Die Wittener Tage für neue Kammermusik sind das größte Festival für neue Kammermusik in Deutschland und eines der bedeutendsten Festivals für die musikalische Avantgarde weltweit. Es zieht regelmäßig Künstlerinnen und Künstler sowie Fans aus aller Welt an. In Witten waren in den letzten vier Jahrzehnten viele wichtige Werke der Gegenwartsmusik erstmals zu hören, Werke, die aus der neueren Musikgeschichte nicht wegzudenken sind.

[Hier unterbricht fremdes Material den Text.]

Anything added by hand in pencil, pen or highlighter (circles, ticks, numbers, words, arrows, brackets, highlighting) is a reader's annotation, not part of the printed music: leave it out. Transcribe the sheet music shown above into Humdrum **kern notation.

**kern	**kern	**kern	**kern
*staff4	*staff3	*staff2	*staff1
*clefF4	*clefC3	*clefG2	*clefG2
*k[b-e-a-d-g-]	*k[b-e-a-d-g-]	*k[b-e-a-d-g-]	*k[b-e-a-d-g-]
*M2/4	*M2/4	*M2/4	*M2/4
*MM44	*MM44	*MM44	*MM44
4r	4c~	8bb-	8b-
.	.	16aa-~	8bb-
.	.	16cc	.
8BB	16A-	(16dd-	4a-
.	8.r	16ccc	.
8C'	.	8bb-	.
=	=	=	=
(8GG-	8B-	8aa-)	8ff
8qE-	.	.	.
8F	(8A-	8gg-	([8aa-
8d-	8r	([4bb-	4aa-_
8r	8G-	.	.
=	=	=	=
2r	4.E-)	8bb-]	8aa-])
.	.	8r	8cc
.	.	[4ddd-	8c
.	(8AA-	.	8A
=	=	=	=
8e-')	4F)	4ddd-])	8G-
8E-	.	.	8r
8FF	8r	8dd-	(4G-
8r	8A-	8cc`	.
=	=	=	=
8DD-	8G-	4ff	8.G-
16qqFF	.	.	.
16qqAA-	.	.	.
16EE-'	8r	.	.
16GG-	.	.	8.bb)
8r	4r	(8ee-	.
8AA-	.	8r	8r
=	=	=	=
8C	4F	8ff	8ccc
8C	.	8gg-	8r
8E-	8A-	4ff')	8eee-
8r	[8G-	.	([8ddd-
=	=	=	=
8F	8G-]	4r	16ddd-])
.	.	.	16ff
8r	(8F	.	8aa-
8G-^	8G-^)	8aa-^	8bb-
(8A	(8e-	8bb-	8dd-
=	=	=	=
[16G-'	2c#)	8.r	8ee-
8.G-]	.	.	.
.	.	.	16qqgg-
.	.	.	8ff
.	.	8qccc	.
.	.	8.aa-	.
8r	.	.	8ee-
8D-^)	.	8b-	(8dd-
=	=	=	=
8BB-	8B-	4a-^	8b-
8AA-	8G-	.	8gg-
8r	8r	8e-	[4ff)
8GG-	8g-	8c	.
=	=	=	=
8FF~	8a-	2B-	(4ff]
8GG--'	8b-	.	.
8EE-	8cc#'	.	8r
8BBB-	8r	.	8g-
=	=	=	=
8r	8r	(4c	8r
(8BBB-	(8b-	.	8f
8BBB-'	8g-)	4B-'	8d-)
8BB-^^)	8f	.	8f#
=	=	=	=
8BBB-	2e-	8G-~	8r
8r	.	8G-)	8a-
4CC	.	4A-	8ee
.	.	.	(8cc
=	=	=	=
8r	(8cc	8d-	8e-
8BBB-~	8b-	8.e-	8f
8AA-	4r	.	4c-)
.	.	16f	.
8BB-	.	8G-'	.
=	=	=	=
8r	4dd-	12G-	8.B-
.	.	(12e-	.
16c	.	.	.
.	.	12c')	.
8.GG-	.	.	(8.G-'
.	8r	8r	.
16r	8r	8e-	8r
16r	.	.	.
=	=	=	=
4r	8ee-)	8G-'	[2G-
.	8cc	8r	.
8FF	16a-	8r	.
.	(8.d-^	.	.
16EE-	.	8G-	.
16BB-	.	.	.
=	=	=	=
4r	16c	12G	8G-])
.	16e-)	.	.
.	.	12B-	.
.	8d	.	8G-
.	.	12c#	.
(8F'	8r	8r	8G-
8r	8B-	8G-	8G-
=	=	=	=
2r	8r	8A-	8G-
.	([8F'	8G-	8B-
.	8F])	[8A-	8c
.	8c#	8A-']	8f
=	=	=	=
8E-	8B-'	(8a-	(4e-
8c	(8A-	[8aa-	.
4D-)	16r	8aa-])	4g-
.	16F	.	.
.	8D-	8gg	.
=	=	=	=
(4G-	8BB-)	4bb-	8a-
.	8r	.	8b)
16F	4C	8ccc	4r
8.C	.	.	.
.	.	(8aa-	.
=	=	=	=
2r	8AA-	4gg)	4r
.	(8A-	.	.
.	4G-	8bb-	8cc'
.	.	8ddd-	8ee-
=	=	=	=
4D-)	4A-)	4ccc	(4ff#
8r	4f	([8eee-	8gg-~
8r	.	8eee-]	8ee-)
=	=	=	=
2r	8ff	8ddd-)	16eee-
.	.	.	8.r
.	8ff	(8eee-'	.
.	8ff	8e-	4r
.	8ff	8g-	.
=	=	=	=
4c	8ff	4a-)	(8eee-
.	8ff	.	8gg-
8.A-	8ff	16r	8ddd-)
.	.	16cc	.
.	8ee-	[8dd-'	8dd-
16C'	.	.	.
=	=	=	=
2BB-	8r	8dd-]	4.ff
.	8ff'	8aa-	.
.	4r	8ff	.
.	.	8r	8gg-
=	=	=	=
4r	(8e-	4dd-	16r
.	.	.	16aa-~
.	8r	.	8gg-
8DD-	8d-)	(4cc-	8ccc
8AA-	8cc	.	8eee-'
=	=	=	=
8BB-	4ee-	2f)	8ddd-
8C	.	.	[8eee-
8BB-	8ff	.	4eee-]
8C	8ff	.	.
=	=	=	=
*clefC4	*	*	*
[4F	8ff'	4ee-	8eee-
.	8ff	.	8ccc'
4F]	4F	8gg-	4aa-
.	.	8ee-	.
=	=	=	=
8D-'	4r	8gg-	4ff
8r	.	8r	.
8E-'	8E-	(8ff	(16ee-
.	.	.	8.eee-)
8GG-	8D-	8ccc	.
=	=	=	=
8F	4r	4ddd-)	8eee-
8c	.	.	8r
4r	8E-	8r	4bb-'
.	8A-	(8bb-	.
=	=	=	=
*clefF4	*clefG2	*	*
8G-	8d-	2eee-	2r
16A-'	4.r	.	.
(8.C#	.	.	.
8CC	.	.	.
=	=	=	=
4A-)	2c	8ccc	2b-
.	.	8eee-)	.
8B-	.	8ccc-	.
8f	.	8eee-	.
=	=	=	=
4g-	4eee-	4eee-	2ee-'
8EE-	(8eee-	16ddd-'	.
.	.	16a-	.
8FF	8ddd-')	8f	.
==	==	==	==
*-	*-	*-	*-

Insgesamt wurden in Witten mehr als 600 Werke uraufgeführt. Das Kulturforum Witten und WDR 3 veranstalten das Festival gemeinsam

Die sechs zentralen Konzerte konnten hingegen auch im Videostream angesehen werden. Damit wurde dem Publikum in diesem Jahr unter den schwierigen aktuellen Bedingungen erheblich mehr geboten als noch im letzten Jahr, als die Veranstalter eiskalt von der Pandemie überrascht wurden. Wichtig ist, dass dieses Festival, eine der immer noch renommiertesten Leistungsschauen der Avantgarde, überhaupt stattgefunden hat und seine Existenzberechtigung bekräftigen konnte – in Zeiten, in denen es Kulturformate abseits des Mainstreams auch ohne Lockdowns schwer genug haben.